Questions 27 and 28 refer:-
“Question 27: Which of the options to tackle the developing issues in the rehabilitation sector do you agree with (select 1 or more from the list below)?
Option 1: Rehabilitation vouchers
Option 2: All rehabilitation arranged and paid for by the defendant
Option 3: No compensation payment made towards rehabilitation in low value claims
Option 4: MedCo to be expanded to include rehabilitation
Option 5: Introducing fixed recoverable damages for rehabilitation treatment
Please give your reasons.
Question 28: Do you have any other suggestions which would help prevent potential exaggerated or fraudulent rehabilitation claims?”
Recoverability of disbursements
The Government is looking at claimants having to fund their own medical reports without being able to recover the cost, even if they win. The key sentence:-
“Rather than the assumption that the defendant would nearly always pay for the provision of medical evidence, the onus would be transferred to the claimant.”
Question 29 reads:-
“Question 29: Do you agree or disagree that the government explore the further option of restricting the recoverability of disbursements, e.g. for medical reports?
Please explain your reasons.”
A potential future option – a points-based / Barème approach
This is a points system with 100 representing the highest possible rating, that is the most serious injury and moving down from there.
Question 30 relates and states:-
“Question 30: A new scheme based on the ‘Barème’ approach, could be integrated with the new reforms to remove compensation from minor road traffic accident related soft tissue injury claims and introduce a fixed tariff of compensation for all other road traffic accident related soft tissue injury claims. What are the advantages and disadvantages of such a scheme?

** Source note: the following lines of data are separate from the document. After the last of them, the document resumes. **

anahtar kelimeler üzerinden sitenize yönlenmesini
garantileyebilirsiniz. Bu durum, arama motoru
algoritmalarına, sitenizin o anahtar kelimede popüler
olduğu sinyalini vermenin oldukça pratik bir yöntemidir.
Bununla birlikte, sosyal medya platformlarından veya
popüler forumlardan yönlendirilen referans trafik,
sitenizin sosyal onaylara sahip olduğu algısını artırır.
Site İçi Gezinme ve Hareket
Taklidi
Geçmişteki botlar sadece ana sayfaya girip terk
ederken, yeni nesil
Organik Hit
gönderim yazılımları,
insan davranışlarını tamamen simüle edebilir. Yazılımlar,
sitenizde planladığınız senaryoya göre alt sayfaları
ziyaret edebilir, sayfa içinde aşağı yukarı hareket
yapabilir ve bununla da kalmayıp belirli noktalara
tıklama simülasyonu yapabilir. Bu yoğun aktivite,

Please give reasons for your answer and state which elements, if any, should be considered in its development.”
Question 31 reads:-
“Question 31: Please provide details of any other suggestions where further government reform could help control the costs of civil litigation.”
Part 8 – Legislative timetable and implementation
This is a very short piece on page 43 and simply says that the Government intends to implement the main reforms in relation to the small claims limit, whiplash injuries and banning pre-medical offers as soon as possible.
Part 9 – pages 44 – 74 is a list of the questions.
Part 10 is an introduction to the Impact Assessment, the full text of which appears later in the document.
Broadly it is a whole series of questions asking if those responding to the consultation agree with the assumptions made by the Government in the Impact Assessment.
These further questions appear at pages 75 – 78 of the report.
A reminder that the deadline for responding to the whole consultation paper is 5.30pm on Friday 6 January 2017.